Taking aim at senescent cells is a treatment paradigm being used not only by Unity Biotechnology, but also by research hospitals in the U.S. A team at the Kogod Center on Aging at the Mayo Clinic is currently testing the use of senolytic drugs in treating chronic kidney disease in humans. "The time has finally arrived that our knowledge of biology and our sophistication level is sufficient that we can attack some of these fundamental, underlying causes of aging."

Link: https://www.cnbc.com/2018/08/29/jeff-bezos-backs-silicon-valley-scientist-working-on-a-cure-for-aging.html

Comments

If you are too operate in the existing framework then you have to agree to the established format. If your results are promising you don't have to bring moral justification, just get funding and FDA/industry approval.

And if there's money to be made , then it is much easier too

Posted by: Cuberat at August 31st, 2018 8:23 AM

What I'm personally concerned is that - yes, senescence cell therapy will probably emerge in the next 5 years - but since there are lots of different types of senescent cells, you will need whole host of senolitics... In terms of longevity, what good is a senolytic therapy for your joints, if you need another therapy for cardiovascular system, another for the brain - if it even clears the whole brain - another for the lungs, etc, etc.. Who can pay for 10 different senolytic therapies?

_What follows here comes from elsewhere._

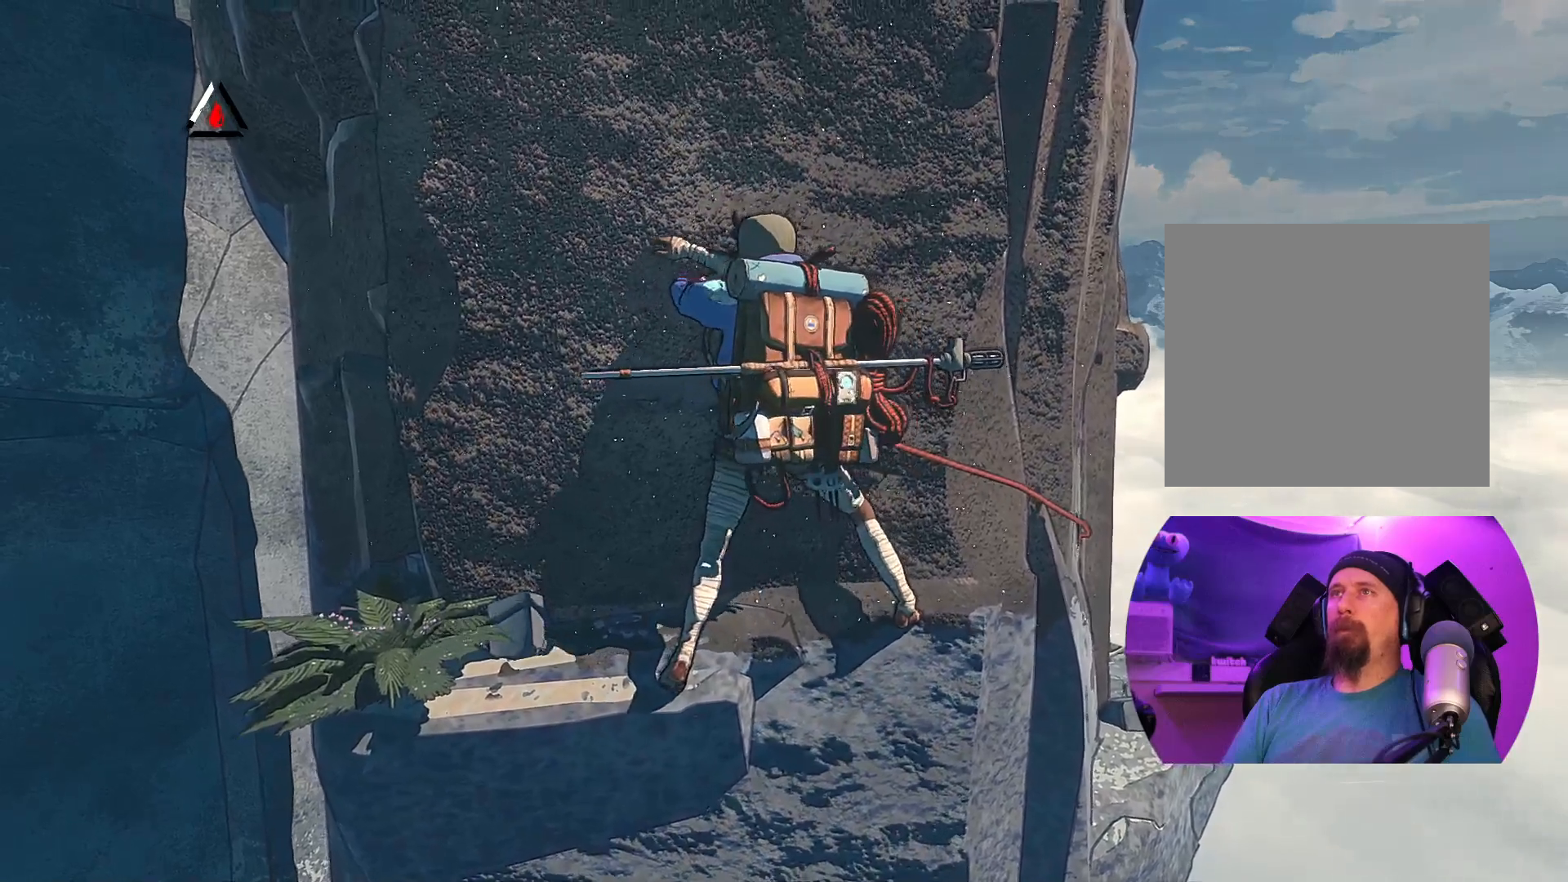
{"buttons": [], "left_stick": "down", "right_stick": "center", "events": [[67, "left_stick", "up"], [117, "left_stick", "up-right"], [400, "left_stick", "down"]]}
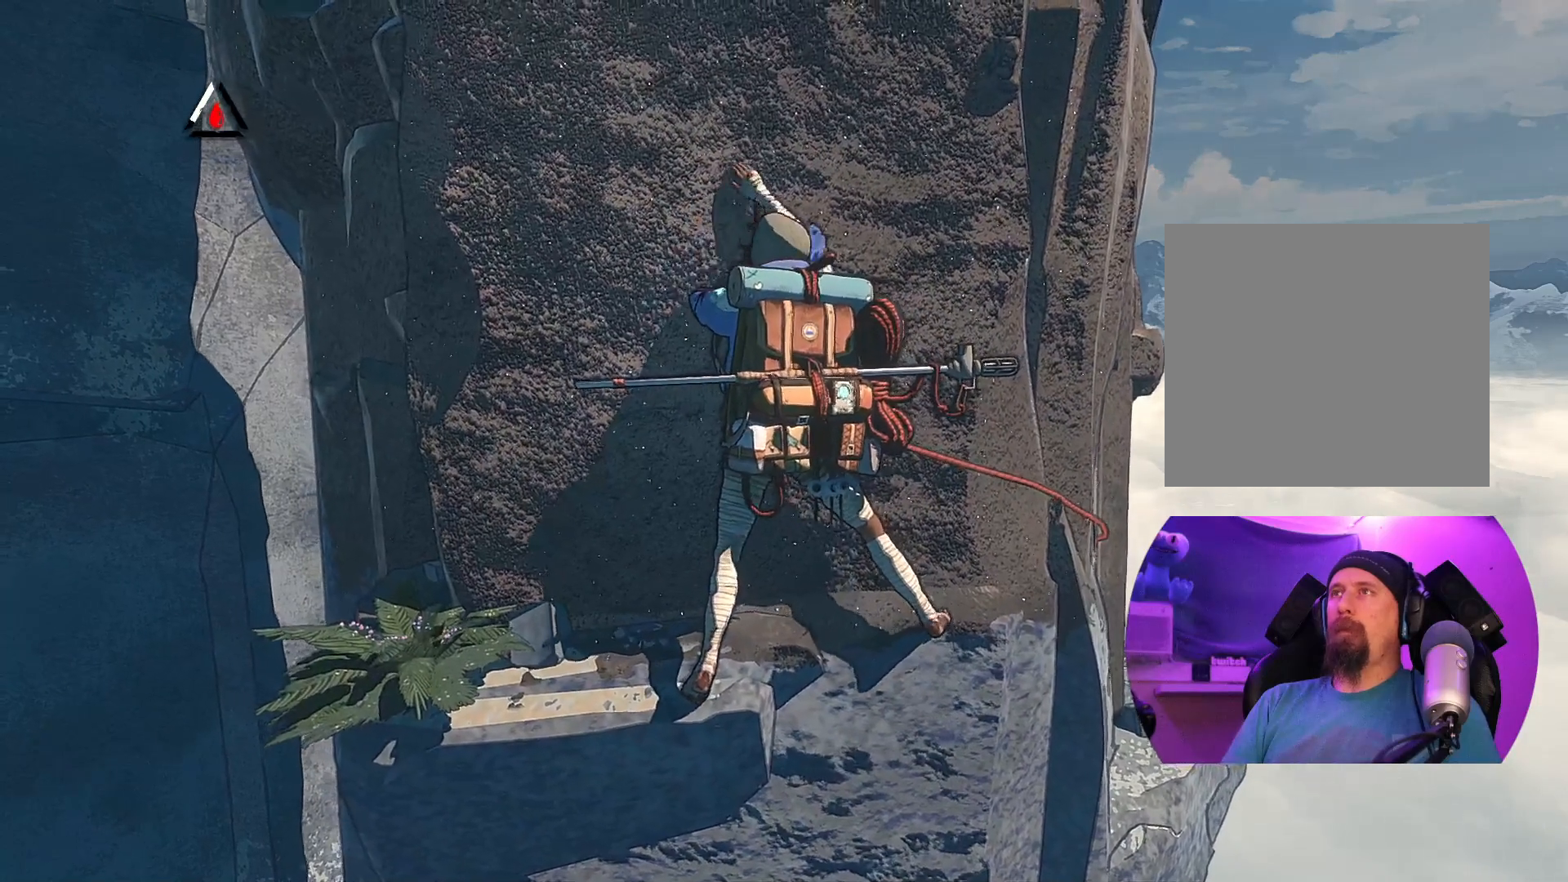
{"buttons": ["R1"], "left_stick": "center", "right_stick": "center", "events": [[133, "left_stick", "center"], [467, "R1", "down"]]}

I'm sure one day there will be universal therapy for the whole body, but ...

Posted by: DarwiN at August 31st, 2018 3:11 PM

@DarwiN : The state will pay for it, just like it already pays for cancer treatments.

Posted by: Spede at August 31st, 2018 3:19 PM

>Who can pay for 10 different senolytic therapies? I'm sure one day there will be universal therapy for the whole body, but ...
We don't know how universal or expensive this treatments will be. If dasatinib+quercétin work, then a single rhetoric dose would be 100 dollars .
Mind that dasatinib is pretty expensive. So if your need treatments every 6 months and you have a down of turkeys your would need to pay 200 a month. Not exactly cheap but much cheaper than being chronically I'll.

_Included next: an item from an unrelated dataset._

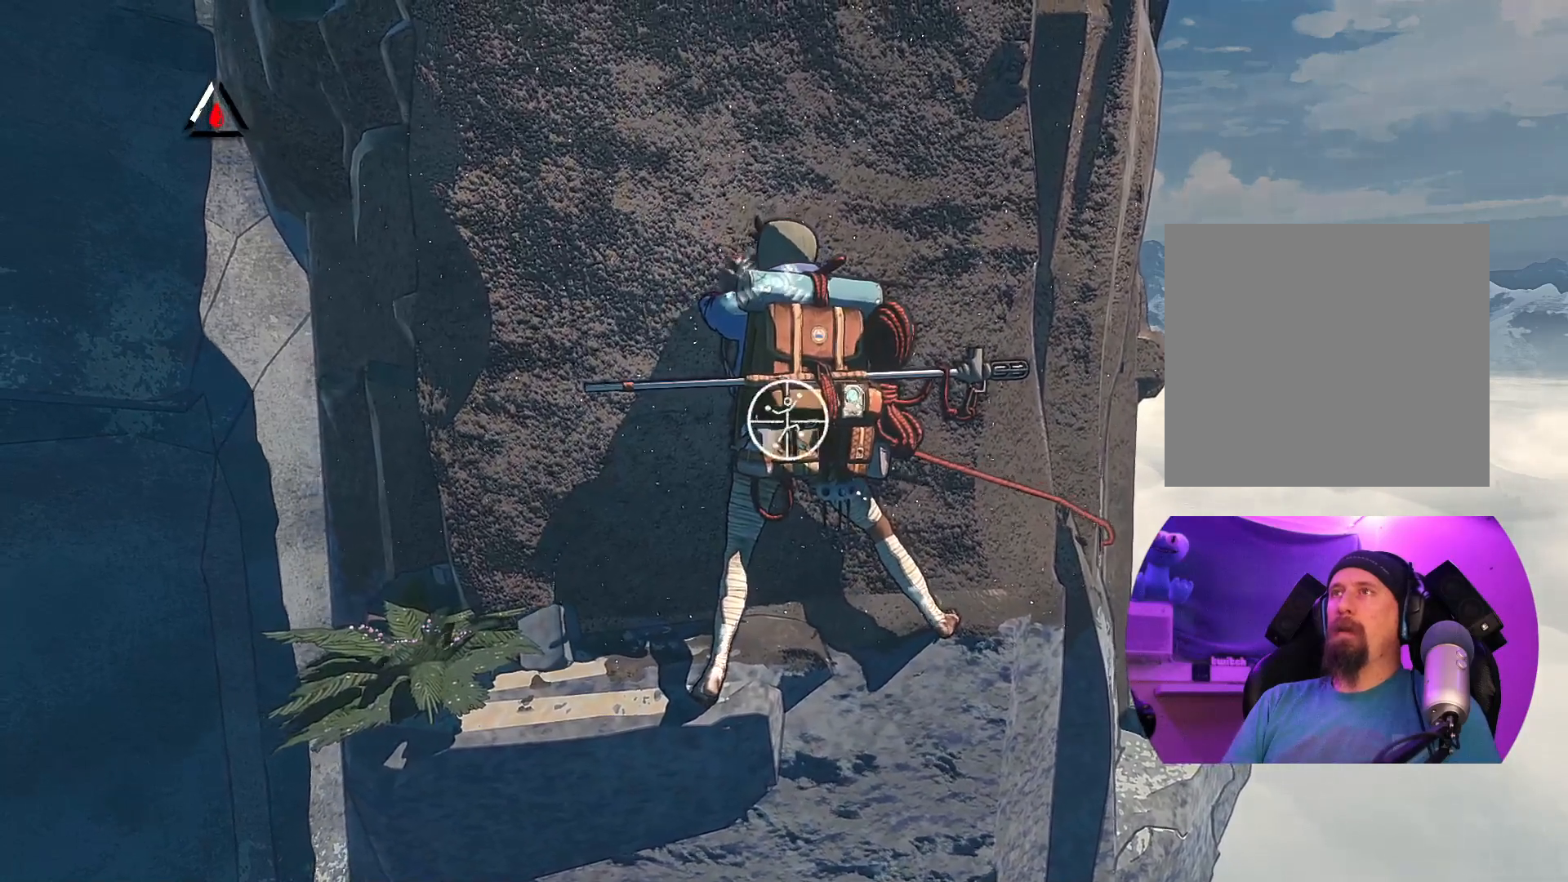
{"buttons": ["R1"], "left_stick": "up-left", "right_stick": "center", "events": [[467, "left_stick", "up-left"]]}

Of course, some of the therapies will be approved earlier and some later. Some will be more expensive, some cheaper. But it also depends on the economies of scale and provider negotiation. The first complex therapies will cost as much as the market can bear. After a few years the prices will have to go down either because of competition from some alternative approches pour from public perception outcry. There will be different jurisdictions with different costs too. Imagine anti-aging bootleggers.. people who obtain treatments by bypassing the official channels. Literally them agjng leggers ;)

Posted by: Cuberat at August 31st, 2018 3:57 PM

I noticed as well in an article I read recently that in the comments section - the number of comments from "deathists" was much fewer and there were many more rationalists who were praising anti-aging research than had been the case in the past.

Posted by: Link at September 1st, 2018 5:27 PM

Oisin biotechnology is most likely to be the best at senescent cell clearance. If the phase 1 trials look good it seems logical to make the treatment available to everyone with osteoarthritis of the knee.